(ASSIGNMENT)
Your answer should be every line of the records that contains the word "capabilities", copied as it stands.

+++ DATA PROVIDED

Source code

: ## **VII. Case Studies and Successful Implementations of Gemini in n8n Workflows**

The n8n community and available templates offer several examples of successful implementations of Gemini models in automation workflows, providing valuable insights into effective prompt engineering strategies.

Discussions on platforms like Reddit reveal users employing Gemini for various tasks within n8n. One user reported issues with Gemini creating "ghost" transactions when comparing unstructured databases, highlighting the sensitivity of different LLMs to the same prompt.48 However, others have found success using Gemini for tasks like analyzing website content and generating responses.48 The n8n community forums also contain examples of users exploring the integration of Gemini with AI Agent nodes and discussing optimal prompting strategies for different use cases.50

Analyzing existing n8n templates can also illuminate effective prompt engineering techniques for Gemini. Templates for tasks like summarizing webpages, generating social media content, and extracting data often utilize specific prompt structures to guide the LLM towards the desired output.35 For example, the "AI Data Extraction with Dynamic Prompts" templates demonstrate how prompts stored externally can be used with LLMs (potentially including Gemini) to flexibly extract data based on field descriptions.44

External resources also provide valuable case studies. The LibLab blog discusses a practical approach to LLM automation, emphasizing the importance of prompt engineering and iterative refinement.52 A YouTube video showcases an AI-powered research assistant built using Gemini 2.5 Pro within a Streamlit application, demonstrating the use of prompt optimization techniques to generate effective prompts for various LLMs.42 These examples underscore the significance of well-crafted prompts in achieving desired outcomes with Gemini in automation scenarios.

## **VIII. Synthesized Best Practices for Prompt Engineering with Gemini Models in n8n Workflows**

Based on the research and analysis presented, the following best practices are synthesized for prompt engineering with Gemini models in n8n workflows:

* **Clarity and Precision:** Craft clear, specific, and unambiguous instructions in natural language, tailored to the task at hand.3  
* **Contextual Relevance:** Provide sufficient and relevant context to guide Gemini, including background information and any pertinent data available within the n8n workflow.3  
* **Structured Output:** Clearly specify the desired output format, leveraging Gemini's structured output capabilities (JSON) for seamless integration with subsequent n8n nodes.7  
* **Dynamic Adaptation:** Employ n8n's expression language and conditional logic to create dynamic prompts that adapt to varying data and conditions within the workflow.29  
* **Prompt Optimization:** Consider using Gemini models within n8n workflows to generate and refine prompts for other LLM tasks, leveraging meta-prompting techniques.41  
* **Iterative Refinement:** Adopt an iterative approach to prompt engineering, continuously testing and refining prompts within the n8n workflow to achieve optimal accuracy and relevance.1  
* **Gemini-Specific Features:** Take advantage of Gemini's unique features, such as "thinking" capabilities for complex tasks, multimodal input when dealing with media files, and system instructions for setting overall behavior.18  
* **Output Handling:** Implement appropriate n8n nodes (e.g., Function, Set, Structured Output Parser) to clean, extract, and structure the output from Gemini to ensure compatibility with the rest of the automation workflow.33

++++++

(OUTPUT)
* **Structured Output:** Clearly specify the desired output format, leveraging Gemini's structured output capabilities (JSON) for seamless integration with subsequent n8n nodes.7  
* **Gemini-Specific Features:** Take advantage of Gemini's unique features, such as "thinking" capabilities for complex tasks, multimodal input when dealing with media files, and system instructions for setting overall behavior.18  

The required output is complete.